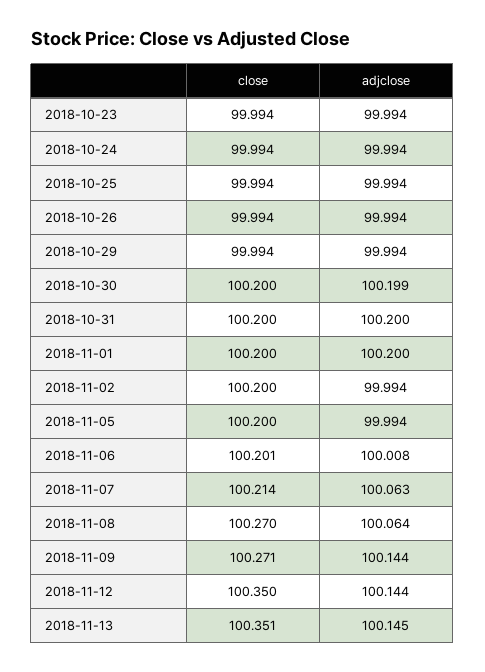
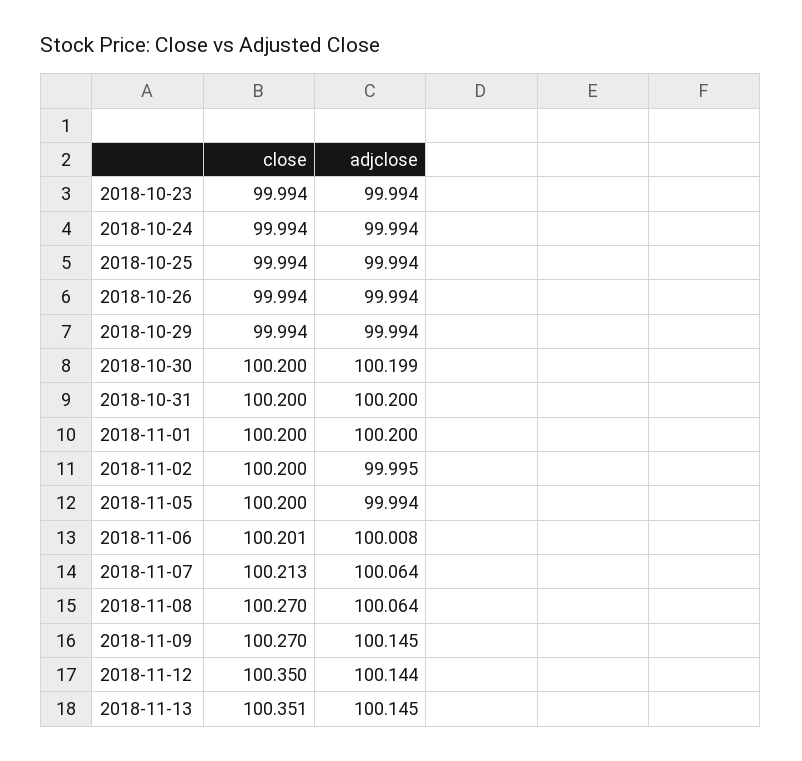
  {
    "close": {
      "2018-10-23": 99.994,
      "2018-10-24": 99.994,
      "2018-10-25": 99.994,
      "2018-10-26": 99.994,
      "2018-10-29": 99.994,
      "2018-10-30": 100.2,
      "2018-10-31": 100.2,
      "2018-11-01": 100.2,
      "2018-11-02": 100.2,
      "2018-11-05": 100.2,
      "2018-11-06": 100.201,
-     "2018-11-07": 100.214,
+     "2018-11-07": 100.213,
      "2018-11-08": 100.27,
-     "2018-11-09": 100.271,
+     "2018-11-09": 100.27,
      "2018-11-12": 100.35,
      "2018-11-13": 100.351
    },
    "adjclose": {
      "2018-10-23": 99.994,
      "2018-10-24": 99.994,
      "2018-10-25": 99.994,
      "2018-10-26": 99.994,
      "2018-10-29": 99.994,
      "2018-10-30": 100.199,
      "2018-10-31": 100.2,
      "2018-11-01": 100.2,
-     "2018-11-02": 99.994,
+     "2018-11-02": 99.995,
      "2018-11-05": 99.994,
      "2018-11-06": 100.008,
-     "2018-11-07": 100.063,
+     "2018-11-07": 100.064,
      "2018-11-08": 100.064,
-     "2018-11-09": 100.144,
+     "2018-11-09": 100.145,
      "2018-11-12": 100.144,
      "2018-11-13": 100.145
    }
  }

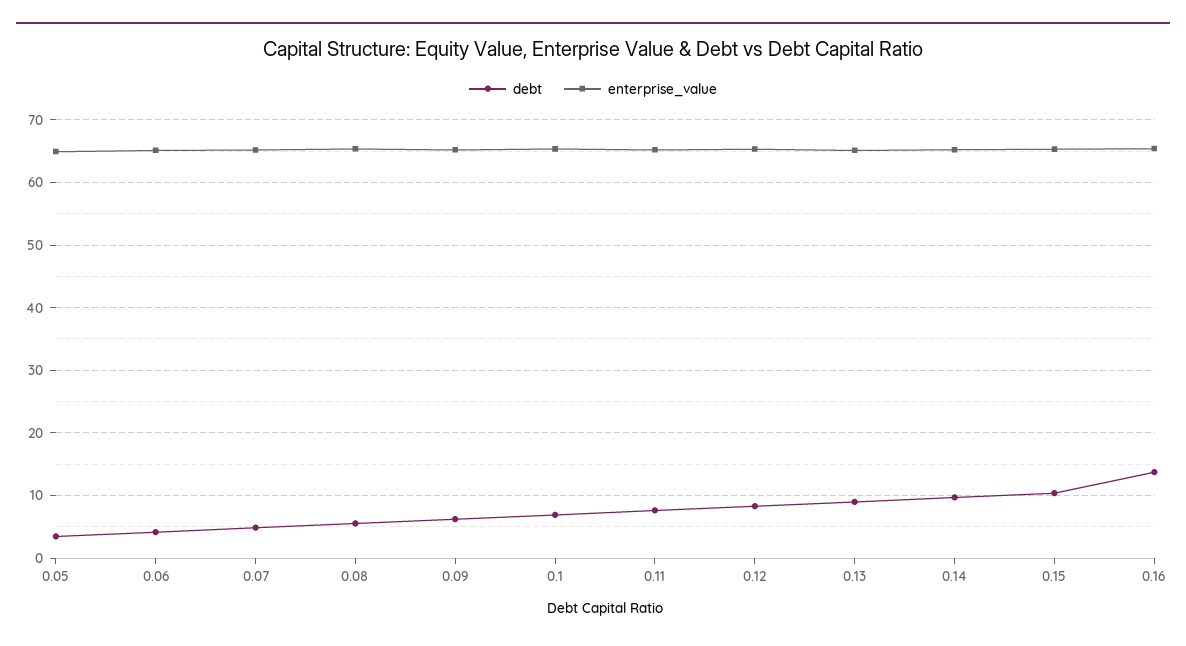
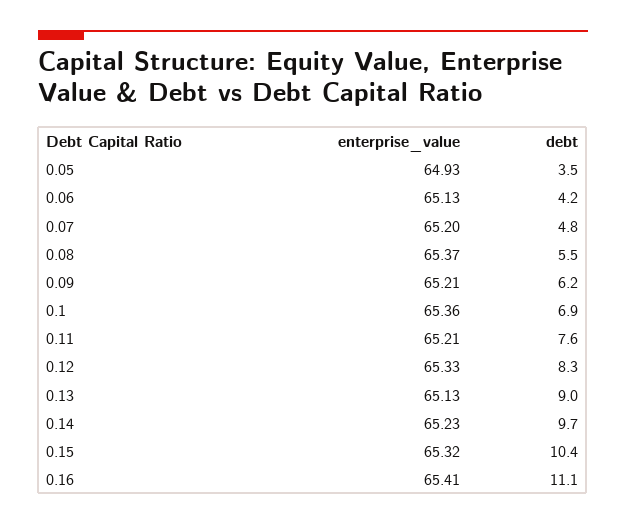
  {
    "debt": {
      "0.05": 3.5,
      "0.06": 4.2,
      "0.07": 4.8,
      "0.08": 5.5,
      "0.09": 6.2,
      "0.1": 6.9,
      "0.11": 7.6,
      "0.12": 8.3,
      "0.13": 9,
      "0.14": 9.7,
      "0.15": 10.4,
-     "0.16": 14
+     "0.16": 11.1
    },
    "enterprise_value": {
      "0.05": 64.93,
      "0.06": 65.13,
      "0.07": 65.2,
      "0.08": 65.37,
      "0.09": 65.21,
      "0.1": 65.36,
      "0.11": 65.21,
      "0.12": 65.33,
      "0.13": 65.13,
      "0.14": 65.23,
      "0.15": 65.32,
      "0.16": 65.41
    }
  }

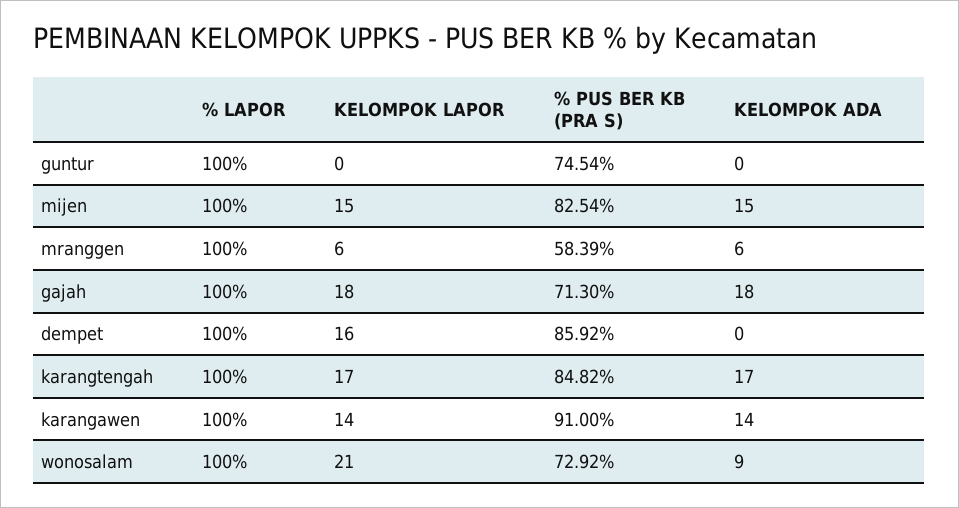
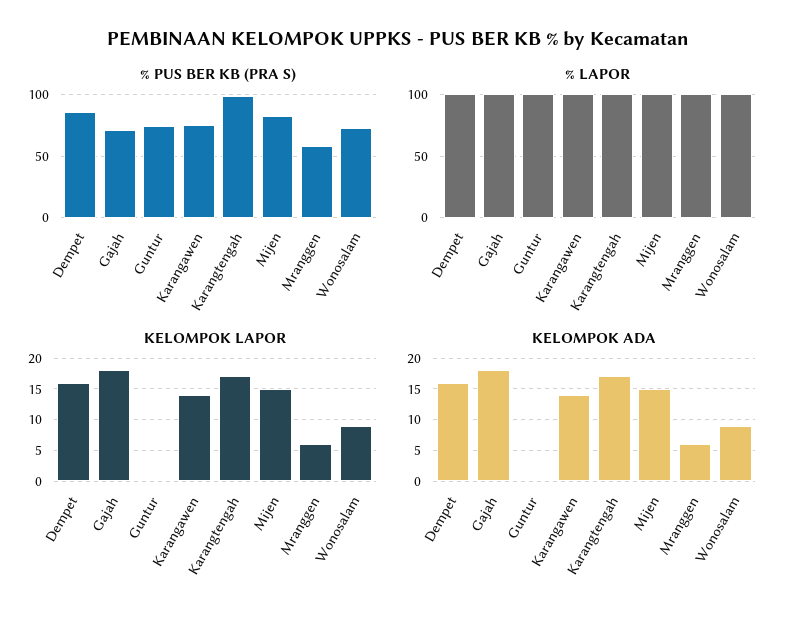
  {
    "% LAPOR": {
      "guntur": 100,
      "mijen": 100,
      "mranggen": 100,
      "gajah": 100,
      "dempet": 100,
      "karangtengah": 100,
      "karangawen": 100,
      "wonosalam": 100
    },
    "KELOMPOK LAPOR": {
      "guntur": 0,
      "mijen": 15,
      "mranggen": 6,
      "gajah": 18,
      "dempet": 16,
      "karangtengah": 17,
      "karangawen": 14,
-     "wonosalam": 21
+     "wonosalam": 9
    },
    "% PUS BER KB (PRA S)": {
      "guntur": 74.54,
      "mijen": 82.54,
      "mranggen": 58.39,
      "gajah": 71.3,
      "dempet": 85.92,
-     "karangtengah": 84.82,
+     "karangtengah": 100,
-     "karangawen": 91,
+     "karangawen": 75,
      "wonosalam": 72.92
    },
    "KELOMPOK ADA": {
      "guntur": 0,
      "mijen": 15,
      "mranggen": 6,
      "gajah": 18,
-     "dempet": 0,
+     "dempet": 16,
      "karangtengah": 17,
      "karangawen": 14,
      "wonosalam": 9
    }
  }

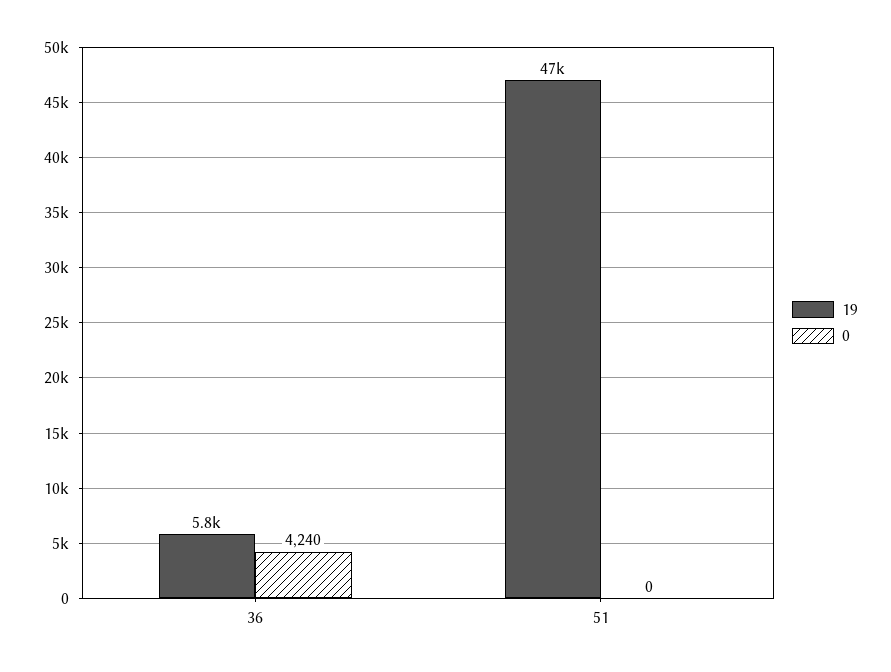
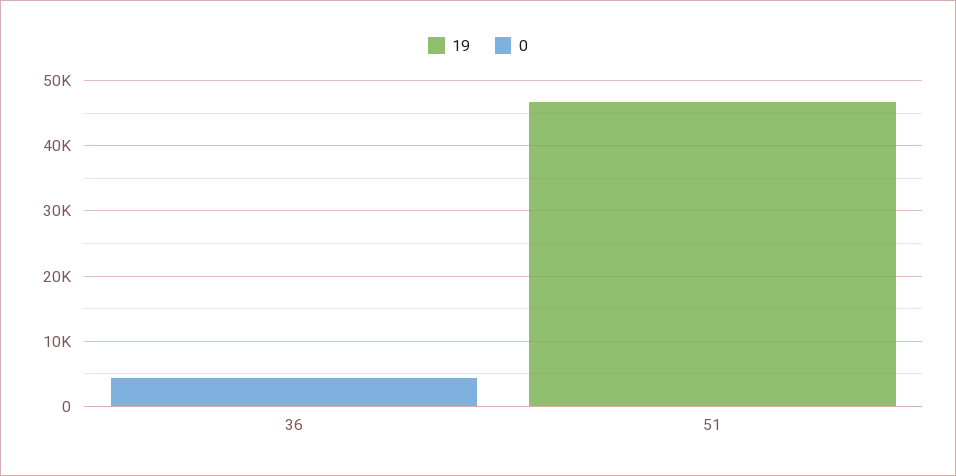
  {
    "19": {
-     "36": 5800,
+     "36": 0,
      "51": 47000
    },
    "0": {
      "36": 4240,
      "51": 0
    }
  }

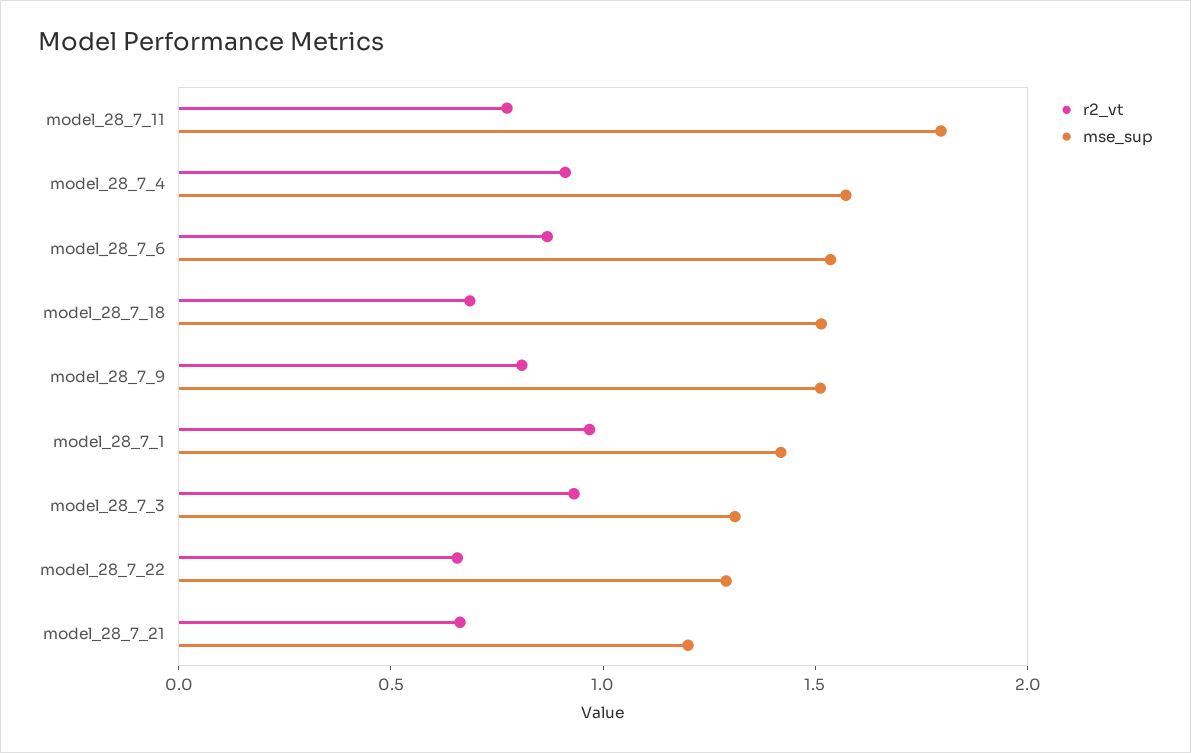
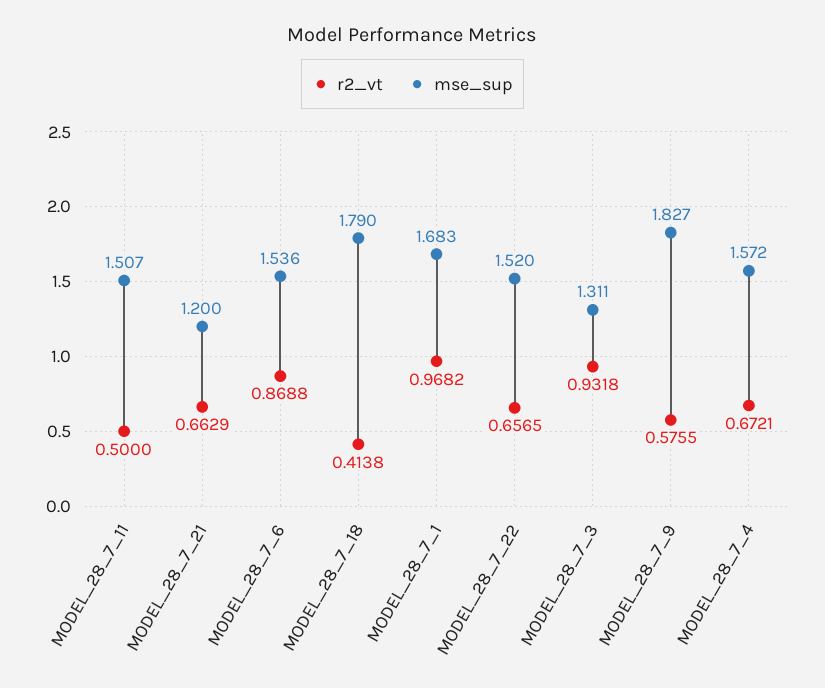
  {
    "r2_vt": {
-     "model_28_7_11": 0.8,
+     "model_28_7_11": 0.5,
-     "model_28_7_4": 0.9,
+     "model_28_7_4": 0.6721,
      "model_28_7_6": 0.8688,
-     "model_28_7_18": 0.7,
+     "model_28_7_18": 0.4138,
-     "model_28_7_9": 0.8,
+     "model_28_7_9": 0.5755,
      "model_28_7_1": 0.9682,
      "model_28_7_3": 0.9318,
      "model_28_7_22": 0.6565,
      "model_28_7_21": 0.6629
    },
    "mse_sup": {
-     "model_28_7_11": 1.8,
+     "model_28_7_11": 1.507,
      "model_28_7_4": 1.572,
      "model_28_7_6": 1.536,
-     "model_28_7_18": 1.5,
+     "model_28_7_18": 1.79,
-     "model_28_7_9": 1.5,
+     "model_28_7_9": 1.827,
-     "model_28_7_1": 1.4,
+     "model_28_7_1": 1.683,
      "model_28_7_3": 1.311,
-     "model_28_7_22": 1.3,
+     "model_28_7_22": 1.52,
      "model_28_7_21": 1.2
    }
  }

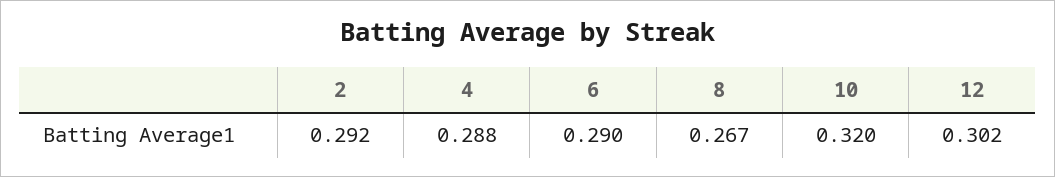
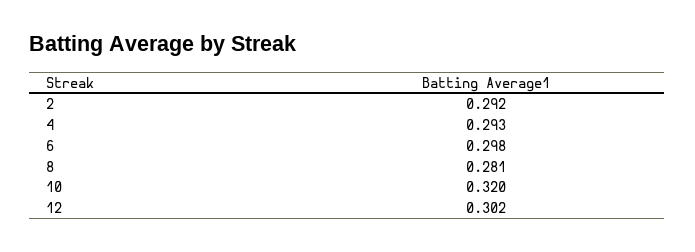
  {
    "2": 0.292,
-   "4": 0.288,
+   "4": 0.293,
-   "6": 0.29,
+   "6": 0.298,
-   "8": 0.267,
+   "8": 0.281,
    "10": 0.32,
    "12": 0.302
  }

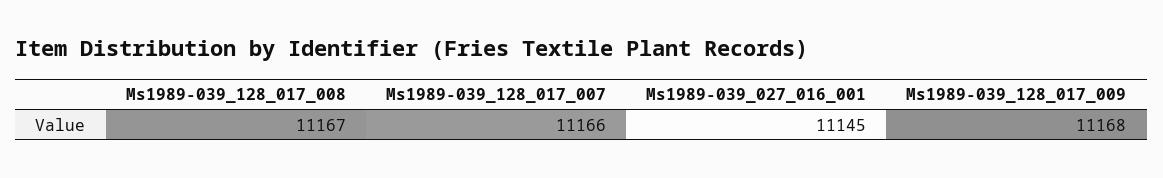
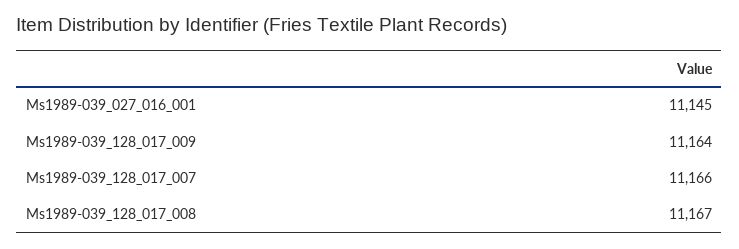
  {
    "Ms1989-039_128_017_008": 11167,
    "Ms1989-039_128_017_007": 11166,
    "Ms1989-039_027_016_001": 11145,
-   "Ms1989-039_128_017_009": 11168
+   "Ms1989-039_128_017_009": 11164
  }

******************************

> [REQUIRED WORK] Copy all lines of the records that have the string "mranggen" in them.

> [EXERCISE OUTPUT]
      "mranggen": 100,
      "mranggen": 6,
      "mranggen": 58.39,
      "mranggen": 6,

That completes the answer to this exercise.